--- Extracted entries ---
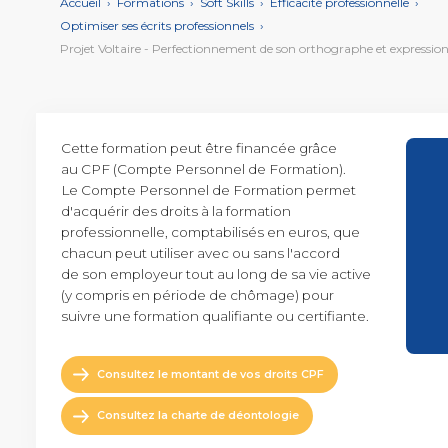
Accueil
›
Formations
›
Soft Skills
›
Efficacité professionnelle
›
Achats
Optimiser ses écrits professionnels
›
Cette formation peut être financée grâce
au CPF (Compte Personnel de Formation).
Le Compte Personnel de Formation permet
d'acquérir des droits à la formation
professionnelle, comptabilisés en euros, que
Vidéo de présentation
chacun peut utiliser avec ou sans l'accord
de son employeur tout au long de sa vie active
(y compris en période de chômage) pour
suivre une formation qualifiante ou certifiante.
Consultez le montant de vos droits CPF
Consultez la charte de déontologie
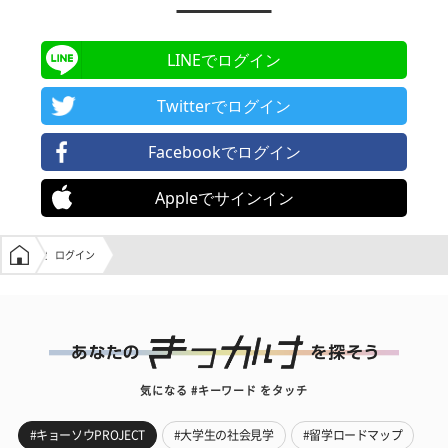
LINEでログイン
Twitterでログイン
Facebookでログイン
Appleでサインイン
学生の窓口トップ
ログイン
気になる #キーワード をタッチ
#キョーソウPROJECT
#大学生の社会見学
#留学ロードマップ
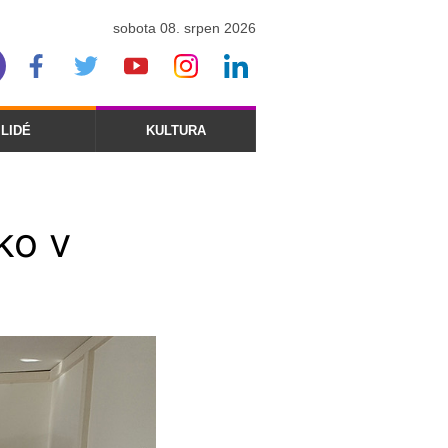
sobota 08. srpen 2026
LIDÉ
KULTURA
ko v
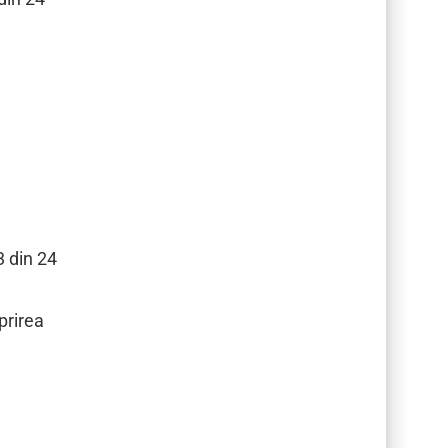
3 din 24
prirea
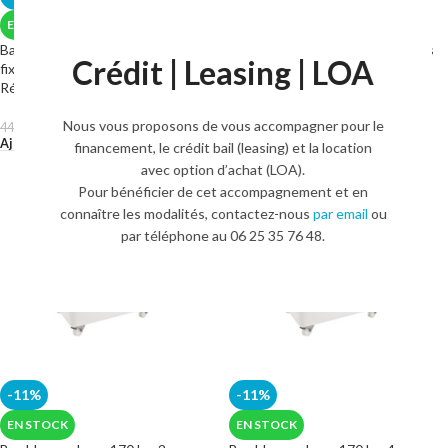
EN STOCK
EN STOCK
Bac blanc volume 100 L – 2 roues
Bac blanc volume 100 L – 4 roues
Crédit | Leasing | LOA
fixes et 2 pivotantes inox
pivotantes inox Réf:G147021
Réf:G147031
400,00
€
446,00
€
HT.
Nous vous proposons de vous accompagner pour le
Ajouter Au Panier
400,00
€
446,00
€
HT.
Ajouter Au Panier
financement, le crédit bail (leasing) et la location
avec option d’achat (LOA).
Pour bénéficier de cet accompagnement et en
connaître les modalités, contactez-nous
par email
ou
par téléphone au 06 25 35 76 48.
-11%
-11%
EN STOCK
EN STOCK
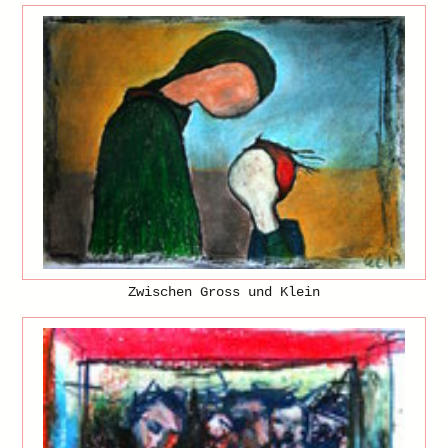
Zwischen Gross und Klein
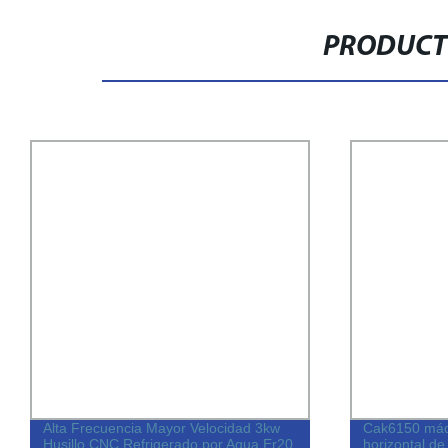
PRODUCT
Alta Frecuencia Mayor Velocidad 3kw
Cak6150 máqu
Husillo CNC Refrigerado por Agua Er20
horizontal de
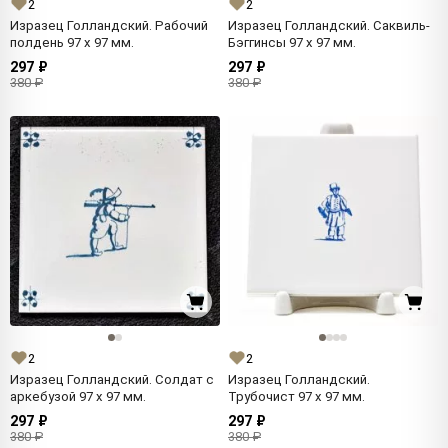
2
2
Изразец Голландский. Рабочий
Изразец Голландский. Саквиль-
полдень 97 x 97 мм.
Бэггинсы 97 x 97 мм.
297 ₽
297 ₽
380 ₽
380 ₽
2
2
Изразец Голландский. Солдат с
Изразец Голландский.
аркебузой 97 x 97 мм.
Трубочист 97 x 97 мм.
297 ₽
297 ₽
380 ₽
380 ₽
---
**Task statement:**
Rewrite the text of all the rows above, changing every "EN STOCK" to "DISPONIBLE" and keeping everything else the same. Leave the pictures out.

**Task output:**
Accueil
›
Formations
›
Soft Skills
›
Efficacité professionnelle
›
Achats
Optimiser ses écrits professionnels
›
Cette formation peut être financée grâce
au CPF (Compte Personnel de Formation).
Le Compte Personnel de Formation permet
d'acquérir des droits à la formation
professionnelle, comptabilisés en euros, que
Vidéo de présentation
chacun peut utiliser avec ou sans l'accord
de son employeur tout au long de sa vie active
(y compris en période de chômage) pour
suivre une formation qualifiante ou certifiante.
Consultez le montant de vos droits CPF
Consultez la charte de déontologie
LINEでログイン
Twitterでログイン
Facebookでログイン
Appleでサインイン
学生の窓口トップ
ログイン
気になる #キーワード をタッチ
#キョーソウPROJECT
#大学生の社会見学
#留学ロードマップ
sobota 08. srpen 2026
LIDÉ
KULTURA
ko v
3 din 24
prirea
DISPONIBLE
DISPONIBLE
Bac blanc volume 100 L – 2 roues
Bac blanc volume 100 L – 4 roues
Crédit | Leasing | LOA
fixes et 2 pivotantes inox
pivotantes inox Réf:G147021
Réf:G147031
400,00
€
446,00
€
HT.
Nous vous proposons de vous accompagner pour le
Ajouter Au Panier
400,00
€
446,00
€
HT.
Ajouter Au Panier
financement, le crédit bail (leasing) et la location
avec option d’achat (LOA).
Pour bénéficier de cet accompagnement et en
connaître les modalités, contactez-nous
par email
ou
par téléphone au 06 25 35 76 48.
-11%
-11%
DISPONIBLE
DISPONIBLE
Zwischen Gross und Klein
PRODUCT
Alta Frecuencia Mayor Velocidad 3kw
Cak6150 máqu
Husillo CNC Refrigerado por Agua Er20
horizontal de
2
2
Изразец Голландский. Рабочий
Изразец Голландский. Саквиль-
полдень 97 x 97 мм.
Бэггинсы 97 x 97 мм.
297 ₽
297 ₽
380 ₽
380 ₽
2
2
Изразец Голландский. Солдат с
Изразец Голландский.
аркебузой 97 x 97 мм.
Трубочист 97 x 97 мм.
297 ₽
297 ₽
380 ₽
380 ₽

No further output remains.